歴代学長の中で“文武両道”という言葉が最も似合う人物が岡村 甫 先生だ。小学生から野球を始め、中学時代は県大会で優勝。1957年に土佐高校から東京大学工学部土木工学科へ進学すると、 硬式野球部で投手として活躍し、東京六大学野球で記録した通算17勝は、現在も東大野球部の最多勝利記録として残っている。現役引退後は指導者も経験しており、この一連の“野球道”で培った分析力や精神力が、 後に研究者・教育者としての道を切り拓いていく。
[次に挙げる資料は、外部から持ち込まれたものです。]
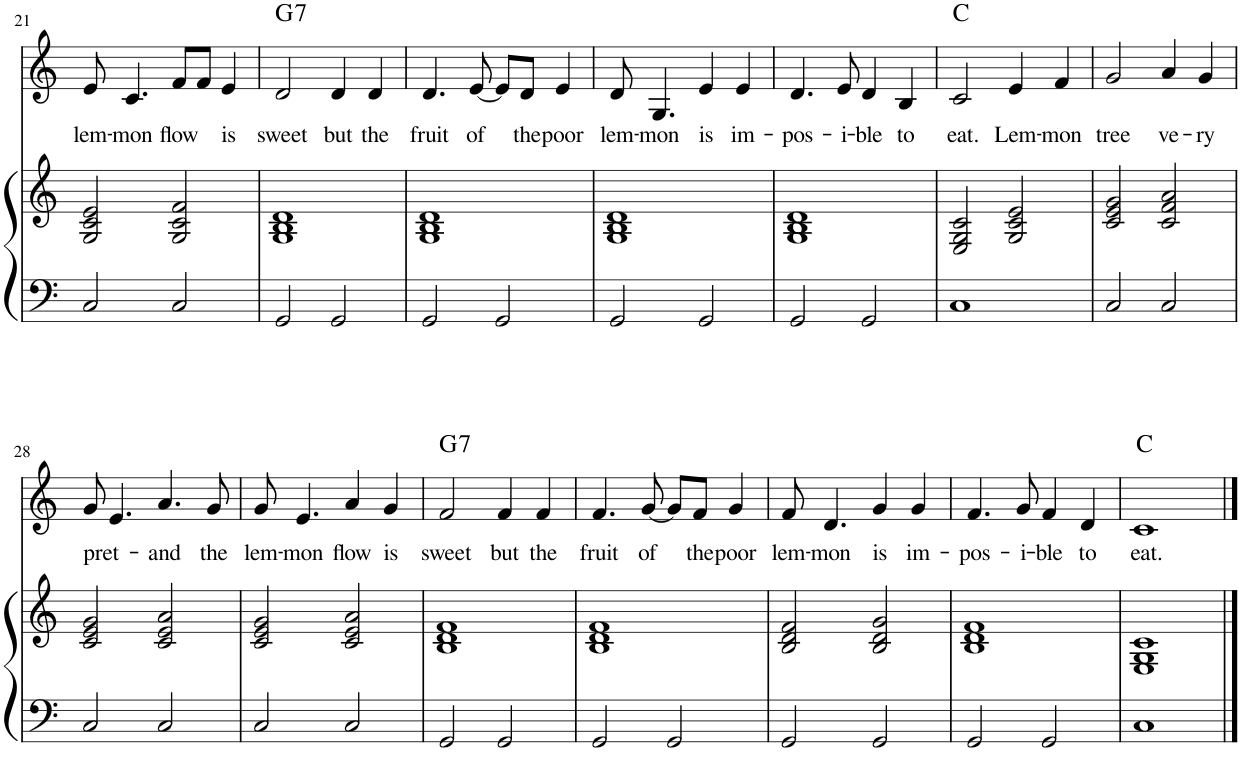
**kern	**kern	**kern	**text	**harte
*part2	*part2	*part1	*part1	*part1
*staff3	*staff2	*staff1	*staff1	*
*I"Piano	*	*I"Voice	*	*
*I'Pno	*	*	*	*
!!LO:PB:g=z
*clefF4	*clefG2	*clefG2	*	*
*k[]	*k[]	*k[]	*	*
*M2/2	*M2/2	*M2/2	*	*
*met(c|)	*met(c|)	*met(c|)	*	*
=21	=21	=21	=21	=21
!	!	!	!LO:LY:b	!
2C/	2G/ 2c/ 2e/	8e/	lem-	.
!	!	!	!LO:LY:b	!
.	.	4.c/	-mon	.
!	!	!	!LO:LY:b	!
2C/	2G/ 2c/ 2f/	8f/L	flow	.
.	.	8f/J	.	.
!	!	!	!LO:LY:b	!
.	.	4e/	is	.
=22	=22	=22	=22	=22
!	!	!	!LO:LY:b	!LO:H:kt=7
2GG/	1G 1B 1d	2d/	sweet	G:7
!	!	!	!LO:LY:b	!
2GG/	.	4d/	but	.
!	!	!	!LO:LY:b	!
.	.	4d/	the	.
=23	=23	=23	=23	=23
!	!	!	!LO:LY:b	!
2GG/	1G 1B 1d	4.d/	fruit	.
!	!	!	!LO:LY:b	!
.	.	[8e/	of	.
2GG/	.	8e/L]	.	.
!	!	!	!LO:LY:b	!
.	.	8d/J	the	.
!	!	!	!LO:LY:b	!
.	.	4e/	poor	.
=24	=24	=24	=24	=24
!	!	!	!LO:LY:b	!
2GG/	1G 1B 1d	8d/	lem-	.
!	!	!	!LO:LY:b	!
.	.	4.G/	-mon	.
!	!	!	!LO:LY:b	!
2GG/	.	4e/	is	.
!	!	!	!LO:LY:b	!
.	.	4e/	im-	.
=25	=25	=25	=25	=25
!	!	!	!LO:LY:b	!
2GG/	1G 1B 1d	4.d/	-pos-	.
!	!	!	!LO:LY:b	!
.	.	8e/	-i-	.
!	!	!	!LO:LY:b	!
2GG/	.	4d/	-ble	.
!	!	!	!LO:LY:b	!
.	.	4B/	to	.
=26	=26	=26	=26	=26
!	!	!	!LO:LY:b	!
1C	2E/ 2G/ 2c/	2c/	eat.	C:maj
!	!	!	!LO:LY:b	!
.	2G/ 2c/ 2e/	4e/	Lem-	.
!	!	!	!LO:LY:b	!
.	.	4f/	-mon	.
=27	=27	=27	=27	=27
!	!	!	!LO:LY:b	!
2C/	2c/ 2e/ 2g/	2g/	tree	.
!	!	!	!LO:LY:b	!
2C/	2c/ 2f/ 2a/	4a/	ve-	.
!	!	!	!LO:LY:b	!
.	.	4g/	-ry	.
!!LO:LB:g=z
=28	=28	=28	=28	=28
!	!	!	!LO:LY:b	!
2C/	2c/ 2e/ 2g/	8g/	pret-	.
.	.	4.e/	.	.
!	!	!	!LO:LY:b	!
2C/	2c/ 2e/ 2a/	4.a/	and	.
!	!	!	!LO:LY:b	!
.	.	8g/	the	.
=29	=29	=29	=29	=29
!	!	!	!LO:LY:b	!
2C/	2c/ 2e/ 2g/	8g/	lem-	.
!	!	!	!LO:LY:b	!
.	.	4.e/	-mon	.
!	!	!	!LO:LY:b	!
2C/	2c/ 2e/ 2a/	4a/	flow	.
!	!	!	!LO:LY:b	!
.	.	4g/	is	.
=30	=30	=30	=30	=30
!	!	!	!LO:LY:b	!LO:H:kt=7
2GG/	1B 1d 1f	2f/	sweet	G:7
!	!	!	!LO:LY:b	!
2GG/	.	4f/	but	.
!	!	!	!LO:LY:b	!
.	.	4f/	the	.
=31	=31	=31	=31	=31
!	!	!	!LO:LY:b	!
2GG/	1B 1d 1f	4.f/	fruit	.
!	!	!	!LO:LY:b	!
.	.	[8g/	of	.
2GG/	.	8g/L]	.	.
!	!	!	!LO:LY:b	!
.	.	8f/J	the	.
!	!	!	!LO:LY:b	!
.	.	4g/	poor	.
=32	=32	=32	=32	=32
!	!	!	!LO:LY:b	!
2GG/	2B/ 2d/ 2f/	8f/	lem-	.
!	!	!	!LO:LY:b	!
.	.	4.d/	-mon	.
!	!	!	!LO:LY:b	!
2GG/	2B/ 2d/ 2g/	4g/	is	.
!	!	!	!LO:LY:b	!
.	.	4g/	im-	.
=33	=33	=33	=33	=33
!	!	!	!LO:LY:b	!
2GG/	1B 1d 1f	4.f/	-pos-	.
!	!	!	!LO:LY:b	!
.	.	8g/	-i-	.
!	!	!	!LO:LY:b	!
2GG/	.	4f/	-ble	.
!	!	!	!LO:LY:b	!
.	.	4d/	to	.
=34	=34	=34	=34	=34
!	!	!	!LO:LY:b	!
1C	1E 1G 1c	1c	eat.	C:maj
==	==	==	==	==
*-	*-	*-	*-	*-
学業・研究面ではコンクリート界の第一人者である國分 正胤(こくぶ・まさたね) 先生との出会いがきっかけで、コンクリート研究の道に進む。1966年に大学院の博士課程を修了し、 同年、研究員としてテキサス大学へ赴任。帰国後、助教授、教授としてコンクリートの研究に邁進する傍ら、イギリス、アメリカ、タイの大学で客員教授を務め、国際的な視野を広げていく。

1968年 テキサス大学キャンパスの様子

岡村先生の30代~40代の研究テーマは「鉄筋コンクリートの非線形解析」と呼ばれるもので、鉄筋コンクリートが外部から力を受けたときの挙動を表す解析システムを確立した。この解析プログラムを使えば、地震発生時の鉄筋コンクリート構造物の安全性がチェックできるため、建設業界で広く使われている。また地下鉄など地下構造物の耐震診断ができる唯一のものであり、1995年の阪神・淡路大震災以降、首都高速道路や全国各地の地下構造物の耐震診断に用いられた。

著書:鉄筋コンクリートの非線形解析

また自己充填コンクリートの開発も、世界が認める岡村先生の研究成果の一つだ。通常、コンクリートは締め固めが不可欠であるが、高度経済成長期、各地で施工不良が頻発していた。「良いコンクリート構造物を造る!」という思いから、岡村先生は施工不良撲滅を目指し動き始める。

1989年 自己充填コンクリートの公開実験

一般的に施工不良の原因の多くは現場での締め固め不足で、作業自体が困難な現場もあった。岡村先生は「施工不良を無くすには、締め固め不要のコンクリートを作ればいい」と発想を飛躍させ、流し込んだコンクリートが型枠の隅々まで均等に流れ込むよう、流動性の高い自己充填コンクリートを開発。これが1998年に供用を開始した明石海峡大橋のアンカレッジに採用され、遅れていた工期を半年間早めたほか、これまでに世界中のさまざまな構造物に利用されている。